What is a Markov Chain?
A Markov chain is a discrete random process with the property that the next state depends only on the current state (wikipedia)
So $P(X_n | X_1, X_2, \dots X_{n-1}) = P(X_n | X_{n-1})$. An example could be when you are modelling the weather. You then can take the assumption that the weather of today can be predicted by only using the knowledge of yesterday.
Let's say we have Rainy and Sunny. When it is rainy on one day the next day is Sunny with probability $0.3$. When it is Sunny, the probability for Rain next day is $0.4$.
Now when it is today Sunny we can predict the weather of the day after tomorrow, by simply calculating the probability for Rain tomorrow, multiplying that with the probablity for Sun after rain plus the probability of Sun tomorrow times the probability of Sun after sun. In total the probability of Sunny of the day after tomorrow is $P(R|S) \cdot P(S|R) + P(S|S) \cdot P(S|S) = 0.3 \cdot 0.4+0.6 \cdot 0.6 = 0.48$.
In a nutshell, a Markov chain is (the behavior of) a random process which may only find itself in a (not necessarily finite) number of different states. The process moves from a state to another in discrete times (that is, you define a sequence S(t) of states at time t=0,1,2,...), and for which the probability of going from state S to state R depends just from S and R; that is, there is no "memory of the past" and the process is "timeless". This means that the Markov chain may be modeled as a n*n matrix, where n is the number of possible states.

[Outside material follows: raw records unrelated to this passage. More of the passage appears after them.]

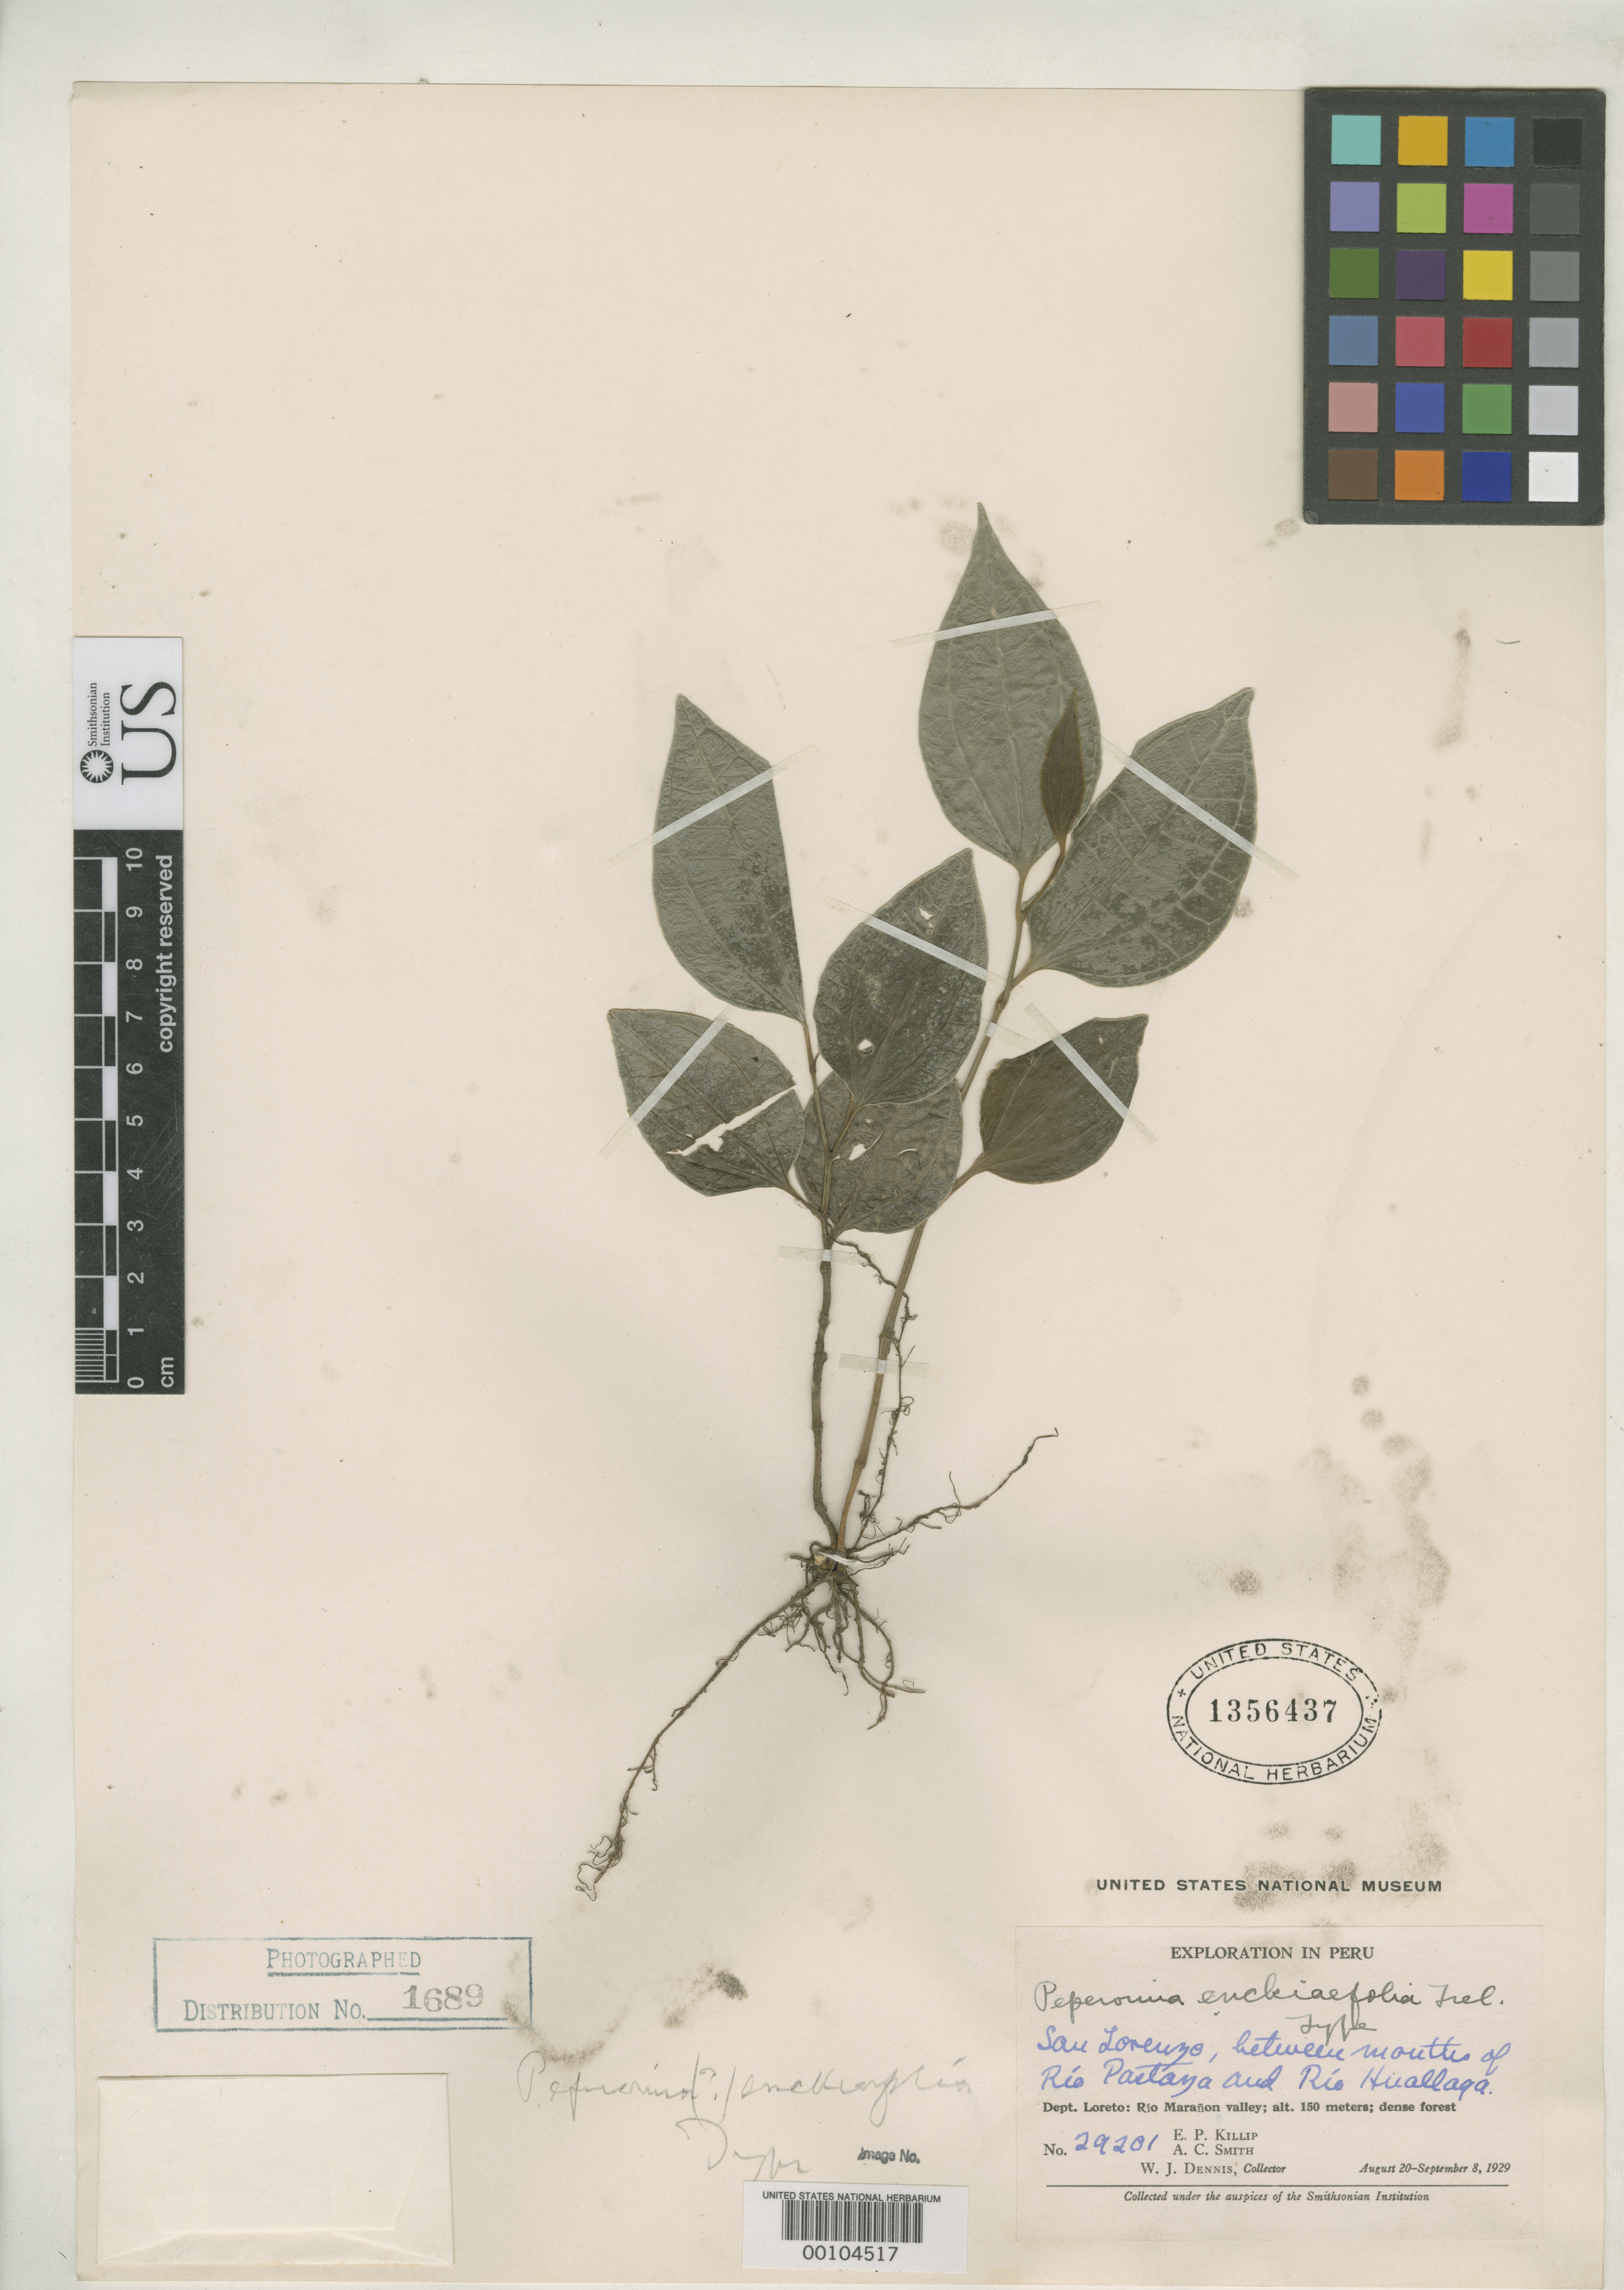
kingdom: Plantae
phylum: Tracheophyta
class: Magnoliopsida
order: Piperales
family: Piperaceae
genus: Peperomia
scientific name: Peperomia enckeaefolia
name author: Trel. in J.F. Macbr.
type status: Holotype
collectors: E. P. Killip & A. C. Smith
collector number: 29201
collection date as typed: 20 Aug 1929 to 08 Sep 1929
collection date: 1929-08-20/1929-09-08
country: Peru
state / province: Loreto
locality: Rio Maranon Valley.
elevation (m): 150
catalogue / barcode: US 1356437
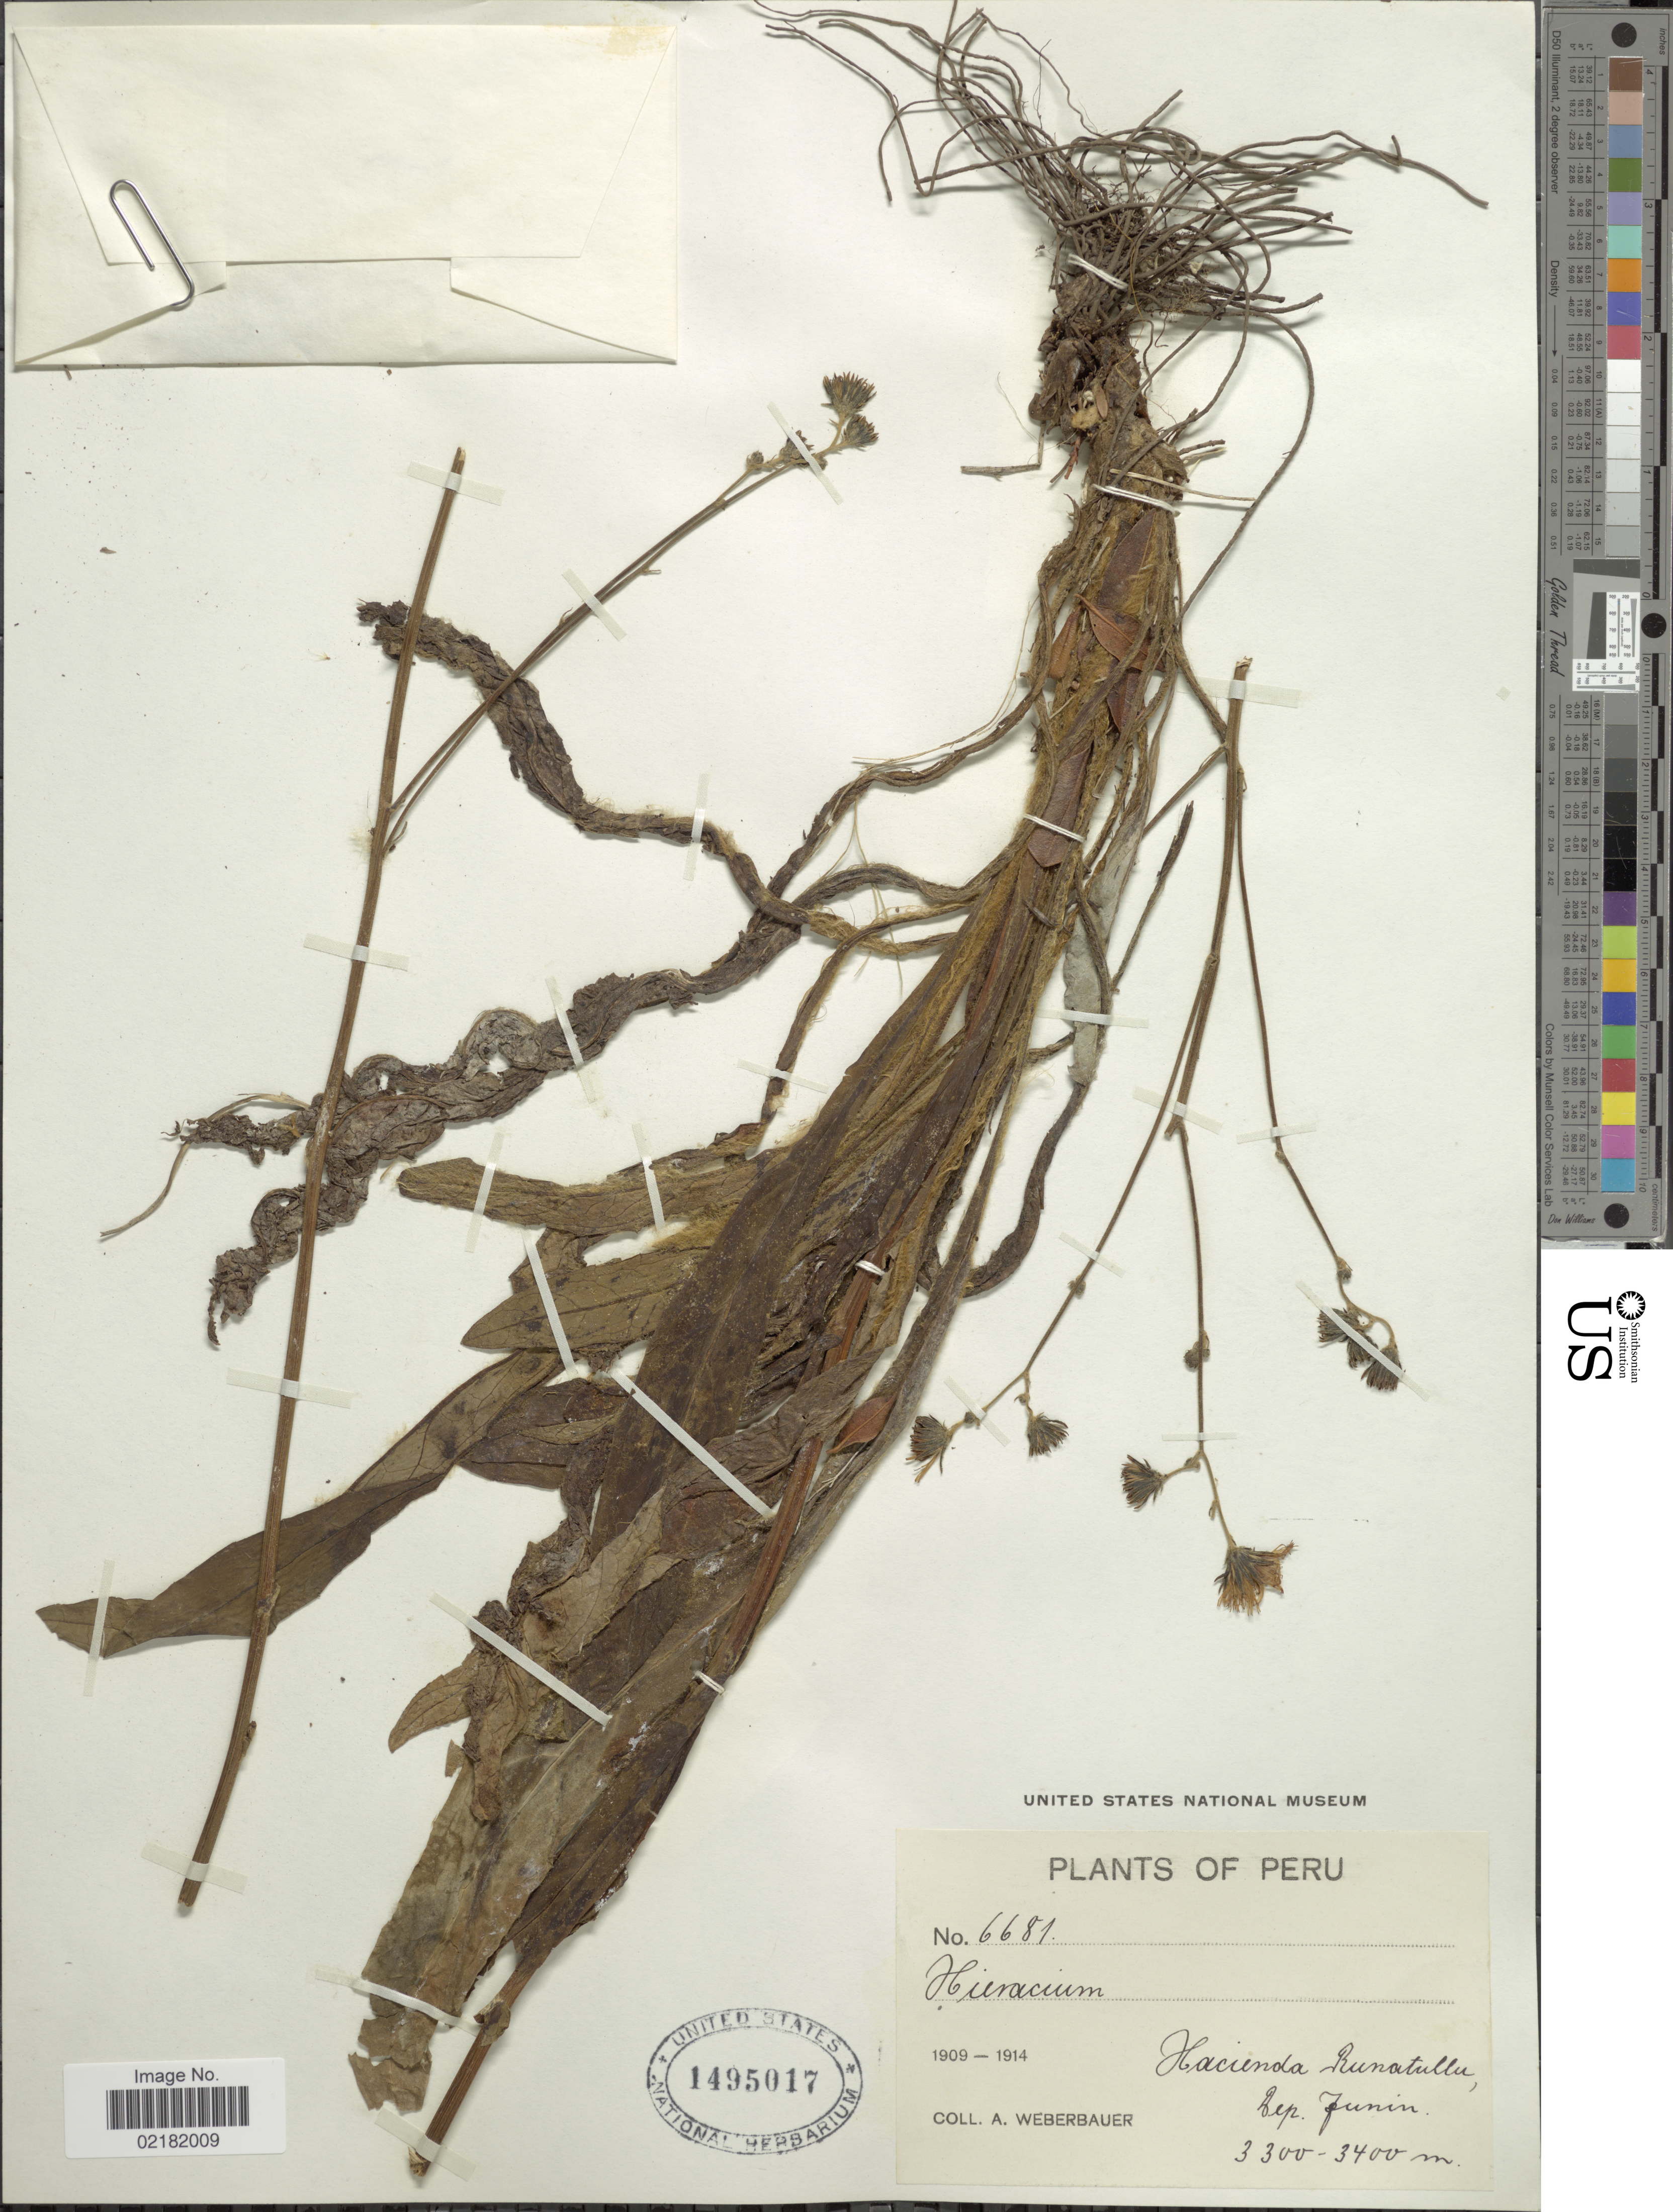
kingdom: Plantae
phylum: Tracheophyta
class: Magnoliopsida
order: Asterales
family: Asteraceae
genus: Hieracium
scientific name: Hieracium repandulare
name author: Druce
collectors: A. Weberbauer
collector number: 6681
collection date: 1909/1914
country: Peru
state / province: Junín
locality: Hacienda Runatullu.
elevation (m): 3300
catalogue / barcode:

An example of a process which may be modeled by a Markov chain is the sequence of faces of a die showing up, if you are allowed to rotate the die wrt an edge. The corresponding matrix is
1 2 3 4 5 6
------------------------
1 | 0 1/4 1/4 1/4 1/4 0
2 | 1/4 0 1/4 1/4 0 1/4
3 | 1/4 1/4 0 0 1/4 1/4
4 | 1/4 1/4 0 0 1/4 1/4
5 | 1/4 0 1/4 1/4 0 1/4
1 | 0 1/4 1/4 1/4 1/4 0
As usual, Wikipedia and MathWorld are your friends.
Markov chains, especially hidden Markov models are hugely important in computation linguistics. A hidden Markov model is one where we can't directly view the state, but we do have some information about what the state might be. For example, consider breaking down a sentence into what is called "parts of speech" such as verbs, adjectives, ect. We don't know what the parts of speech are, but we can attempt to deduce them from the word. For example, the word run might be used 80% as a verb, 18% of the time as a noun and 2% of the time as an adjective. We also have (Markov) relations between the parts of speech, so for example an adjective might be followed by a noun 70% of the time and another adjective 30% of the time.
We can use the Viterbi algorithm to decide which sequence is most likely to have generated the observed sentence. This algorithm takes into account two factors:
- the probability of such a sequence of parts of speech occurring together in a sentence
- the relative chance that such a sequence of parts of speech would be responsible for us observing the given sentence.